LA RIFORMA DELLO SPORT CHE SVUOTA IL VOLONTARIATO
La nuova legge nazionale – che disciplina, riformandolo, il settore sportivo ed introduce due nuovi concetti, ovvero quelle del “lavoro sportivo” e del “lavoratore sportivo” – dà vita anche ad una sorta di apprendistato biennale per atleti di età
ricompresa fra i 14 ed i 23 anni di età, al termine del quale ad ogni ragazzo/a dovrà essere sottoposto un contratto di “lavoratore sportivo”, nella sua qualità di atleta.
E’ evidente che si tratta di una vera e propria rivoluzione nel campo dello sport, con particolare riguardo all’ambito amatoriale; una rivoluzione che muta profili ed assetti e riconduce le attività volontaristiche ad una dimensione ben più professionale, che sta creando comunque non pochi problemi e perplessità alle varie società sportive operanti anche sul nostro territorio.
Per poter procedere comunque nella direzione indicata dalla nuova legge, mancano ancora regolamenti attuativi, nonché indicazioni dell’I.N.P.S. e dell’ I.N.A.I.L. circa le posizioni di tali “lavoratori” ed il versamento dei relativi contributi previdenziali e
tutto ciò reca un danno notevolissimo al sistema sportivo, gravandolo inoltre di un peso burocratico sempre più insostenibile.
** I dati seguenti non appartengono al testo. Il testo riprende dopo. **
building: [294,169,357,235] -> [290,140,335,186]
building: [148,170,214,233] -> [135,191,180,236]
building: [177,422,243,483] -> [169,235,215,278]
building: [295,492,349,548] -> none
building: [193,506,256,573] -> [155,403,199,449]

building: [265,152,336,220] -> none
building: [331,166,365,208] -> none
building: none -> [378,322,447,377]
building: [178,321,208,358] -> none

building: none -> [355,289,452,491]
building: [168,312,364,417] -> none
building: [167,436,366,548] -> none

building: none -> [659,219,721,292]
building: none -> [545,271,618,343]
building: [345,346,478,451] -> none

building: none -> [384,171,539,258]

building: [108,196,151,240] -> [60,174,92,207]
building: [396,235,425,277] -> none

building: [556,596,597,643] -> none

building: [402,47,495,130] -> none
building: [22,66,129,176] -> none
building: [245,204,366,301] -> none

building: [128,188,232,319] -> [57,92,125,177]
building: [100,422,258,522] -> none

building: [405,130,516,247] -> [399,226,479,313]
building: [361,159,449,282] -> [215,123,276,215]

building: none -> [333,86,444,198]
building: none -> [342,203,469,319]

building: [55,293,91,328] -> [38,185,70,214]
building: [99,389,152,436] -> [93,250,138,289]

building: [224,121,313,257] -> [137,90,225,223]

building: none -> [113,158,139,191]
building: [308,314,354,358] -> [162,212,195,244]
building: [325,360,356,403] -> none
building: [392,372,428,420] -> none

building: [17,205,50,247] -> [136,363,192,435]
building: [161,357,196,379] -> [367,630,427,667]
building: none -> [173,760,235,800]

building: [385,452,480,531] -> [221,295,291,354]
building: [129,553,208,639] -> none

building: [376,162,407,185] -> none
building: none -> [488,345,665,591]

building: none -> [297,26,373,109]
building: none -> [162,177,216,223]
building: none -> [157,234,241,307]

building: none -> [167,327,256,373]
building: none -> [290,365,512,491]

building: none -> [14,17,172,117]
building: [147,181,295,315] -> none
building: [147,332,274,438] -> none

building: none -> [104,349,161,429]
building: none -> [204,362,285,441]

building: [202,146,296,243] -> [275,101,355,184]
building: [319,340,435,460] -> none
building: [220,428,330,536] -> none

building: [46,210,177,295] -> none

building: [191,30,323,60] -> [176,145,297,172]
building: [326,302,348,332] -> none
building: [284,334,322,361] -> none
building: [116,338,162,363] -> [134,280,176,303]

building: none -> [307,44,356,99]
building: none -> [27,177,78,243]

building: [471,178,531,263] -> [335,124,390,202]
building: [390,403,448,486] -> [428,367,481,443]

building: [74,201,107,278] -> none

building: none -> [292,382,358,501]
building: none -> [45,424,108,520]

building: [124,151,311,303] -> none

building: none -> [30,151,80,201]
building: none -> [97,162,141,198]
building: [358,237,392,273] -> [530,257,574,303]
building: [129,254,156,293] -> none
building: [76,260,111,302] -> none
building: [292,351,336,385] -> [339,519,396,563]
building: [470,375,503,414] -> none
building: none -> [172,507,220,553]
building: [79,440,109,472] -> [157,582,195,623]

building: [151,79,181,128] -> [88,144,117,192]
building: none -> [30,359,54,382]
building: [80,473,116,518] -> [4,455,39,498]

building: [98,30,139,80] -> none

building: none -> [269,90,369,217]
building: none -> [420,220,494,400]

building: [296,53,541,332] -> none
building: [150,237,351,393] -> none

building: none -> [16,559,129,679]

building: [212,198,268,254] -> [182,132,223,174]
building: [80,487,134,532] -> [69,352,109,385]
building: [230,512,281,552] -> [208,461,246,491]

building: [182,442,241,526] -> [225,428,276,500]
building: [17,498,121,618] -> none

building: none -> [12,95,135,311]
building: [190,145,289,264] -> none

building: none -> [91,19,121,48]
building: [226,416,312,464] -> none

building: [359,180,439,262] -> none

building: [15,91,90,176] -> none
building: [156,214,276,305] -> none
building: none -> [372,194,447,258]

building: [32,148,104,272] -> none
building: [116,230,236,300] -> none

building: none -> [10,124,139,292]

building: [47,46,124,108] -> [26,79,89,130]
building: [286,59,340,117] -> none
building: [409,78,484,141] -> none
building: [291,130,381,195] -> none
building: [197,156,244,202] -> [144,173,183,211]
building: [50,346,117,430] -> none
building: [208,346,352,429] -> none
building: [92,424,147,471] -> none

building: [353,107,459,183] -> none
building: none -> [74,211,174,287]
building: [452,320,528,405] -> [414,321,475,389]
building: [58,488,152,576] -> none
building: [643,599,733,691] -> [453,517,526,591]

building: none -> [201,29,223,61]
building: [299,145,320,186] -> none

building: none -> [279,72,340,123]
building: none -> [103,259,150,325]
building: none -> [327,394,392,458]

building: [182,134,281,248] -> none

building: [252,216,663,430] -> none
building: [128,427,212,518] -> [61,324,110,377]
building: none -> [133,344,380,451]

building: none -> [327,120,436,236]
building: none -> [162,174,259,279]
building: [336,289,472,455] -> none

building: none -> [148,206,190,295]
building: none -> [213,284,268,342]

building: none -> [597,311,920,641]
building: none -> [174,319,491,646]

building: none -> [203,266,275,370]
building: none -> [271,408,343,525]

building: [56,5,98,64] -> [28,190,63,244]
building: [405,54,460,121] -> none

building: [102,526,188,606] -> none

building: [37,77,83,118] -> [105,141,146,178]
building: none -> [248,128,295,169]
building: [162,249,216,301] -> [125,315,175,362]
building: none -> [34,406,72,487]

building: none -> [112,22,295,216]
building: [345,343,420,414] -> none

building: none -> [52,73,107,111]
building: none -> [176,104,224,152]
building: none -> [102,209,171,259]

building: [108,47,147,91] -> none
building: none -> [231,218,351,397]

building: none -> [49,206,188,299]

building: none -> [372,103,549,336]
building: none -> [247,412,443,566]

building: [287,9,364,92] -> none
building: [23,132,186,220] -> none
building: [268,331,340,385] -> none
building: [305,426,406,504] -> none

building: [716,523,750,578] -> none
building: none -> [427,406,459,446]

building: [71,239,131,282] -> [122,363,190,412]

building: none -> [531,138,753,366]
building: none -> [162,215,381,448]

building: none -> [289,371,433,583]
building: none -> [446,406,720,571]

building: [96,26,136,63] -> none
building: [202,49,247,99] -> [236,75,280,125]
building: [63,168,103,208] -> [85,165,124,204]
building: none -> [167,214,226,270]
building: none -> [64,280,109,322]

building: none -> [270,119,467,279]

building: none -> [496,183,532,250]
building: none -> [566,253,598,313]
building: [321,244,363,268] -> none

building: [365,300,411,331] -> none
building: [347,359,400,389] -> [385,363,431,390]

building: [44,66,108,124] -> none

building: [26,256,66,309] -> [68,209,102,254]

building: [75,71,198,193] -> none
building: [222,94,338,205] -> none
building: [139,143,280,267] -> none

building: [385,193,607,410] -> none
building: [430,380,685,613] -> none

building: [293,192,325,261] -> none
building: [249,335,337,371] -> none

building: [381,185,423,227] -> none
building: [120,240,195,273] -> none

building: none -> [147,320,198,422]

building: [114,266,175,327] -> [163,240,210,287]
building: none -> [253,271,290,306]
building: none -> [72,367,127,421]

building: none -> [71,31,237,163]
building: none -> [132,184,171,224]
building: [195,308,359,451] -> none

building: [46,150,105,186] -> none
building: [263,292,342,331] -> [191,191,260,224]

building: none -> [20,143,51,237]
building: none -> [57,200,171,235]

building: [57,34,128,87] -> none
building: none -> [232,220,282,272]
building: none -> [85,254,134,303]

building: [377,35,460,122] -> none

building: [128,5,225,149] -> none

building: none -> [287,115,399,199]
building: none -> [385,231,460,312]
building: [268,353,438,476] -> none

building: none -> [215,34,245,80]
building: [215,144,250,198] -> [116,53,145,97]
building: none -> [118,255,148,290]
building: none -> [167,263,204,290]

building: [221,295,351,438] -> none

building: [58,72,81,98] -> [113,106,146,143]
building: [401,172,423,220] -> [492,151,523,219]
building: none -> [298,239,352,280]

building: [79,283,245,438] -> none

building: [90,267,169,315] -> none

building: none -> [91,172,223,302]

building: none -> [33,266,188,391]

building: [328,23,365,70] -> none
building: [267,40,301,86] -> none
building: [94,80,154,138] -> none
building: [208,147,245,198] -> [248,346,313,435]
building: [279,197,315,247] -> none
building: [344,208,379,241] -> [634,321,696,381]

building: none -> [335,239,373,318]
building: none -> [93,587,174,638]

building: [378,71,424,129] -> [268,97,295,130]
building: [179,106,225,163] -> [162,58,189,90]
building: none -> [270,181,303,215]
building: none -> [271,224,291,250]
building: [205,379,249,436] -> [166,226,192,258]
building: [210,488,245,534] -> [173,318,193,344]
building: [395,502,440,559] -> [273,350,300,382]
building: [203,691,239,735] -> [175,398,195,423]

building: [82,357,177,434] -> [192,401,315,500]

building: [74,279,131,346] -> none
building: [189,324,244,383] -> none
Una riforma che, a ben vedere, appare quindi chiaramente incompatibile soprattutto con le società sportive dilettantistiche e la loro vita associativa, proprio per la sua complessità e farraginosità e che non trova soluzione nemmeno nell’assistenza fornita alle società medesime dal C.O.N.I. e dalla sua varie Federazioni, che paiono anche loro annaspare in un mare di
confusioni e di incertezze.
Si tratta insomma dell’ennesima riforma tronca, che sembra puntare ad una progressiva limitazione del ruolo del volontariato, sul quale la stessa legge appare molto vaga, indicando, ma non definendo; stabilendo, ma non determinando e quindi
generando confusione e dubbi che, a loro volta, intaccano la volontà e la presenza attiva di quel volontariato sul quale le società dilettantistiche si sono rette fino ad oggi.
Questo è il quadro nazionale, stigmatizzato più volte anche dai vertici federali del C.O.N.I. e sul quale la chiarezza, quando giungerà, sarà sempre e comunque tradiva.
E sul piano provinciale? Il Trentino ha competenza primaria in materia e quindi la Giunta provinciale cosa intende fare? Lasciare forse che il pantano giuridico-amministrativo venga a danneggiare anche le nostre società o piuttosto agire ed affrontare il problema, intervenendo, anche normativamente, per sostenere il dilettantismo e non esporre anche il settore sportivo a quei rischi di impoverimento e di esaurimento che già abbiamo osservato nel settore culturale e del volontariato sociale, con la riforma del “terzo settore”.
L’autonomia d’altronde ha un senso se agisce meglio – e con minori costi – dello Stato centrarle, secondo la sempre attuale lezione degasperiana e non se si adegua e si prostra davanti alla normativa statale, limitandosi a recepirla ed applicarla in sede locale, come più volte avvenuto, in molte materie, nella corrente Legislatura.
Tutto ciò premesso, si interroga la Giunta provinciale per sapere:
- se la stessa è a conoscenza del grave disagio che sta crescendo nel mondo delle società sportive dilettantistiche in vista dell’applicazione prossima della nuova normativa nazionale di riforma del settore sportivo;
- cosa eventualmente intende fare la stessa per fronteggiare le difficoltà evidenti di tali società – ed in genere del volontariato sportivo – sulla base delle competenze autonomistiche primarie in materia;
- se la stessa è consapevole del grave rischio che sta correndo il mondo dello sport amatoriale, sempre più compresso ed obbligato da una burocrazia soffocante e limitante;
- se condivide il disegno politico nazionale in atto e mirato a regolamentare, ma soprattutto a comprimere, l’intera galassia del volontariato sociale, sportivo e culturale, riportando molte funzioni in capo allo Stato, secondo una cultura di chiara
matrice centralista.
A norma di regolamento si richiede risposta scritta.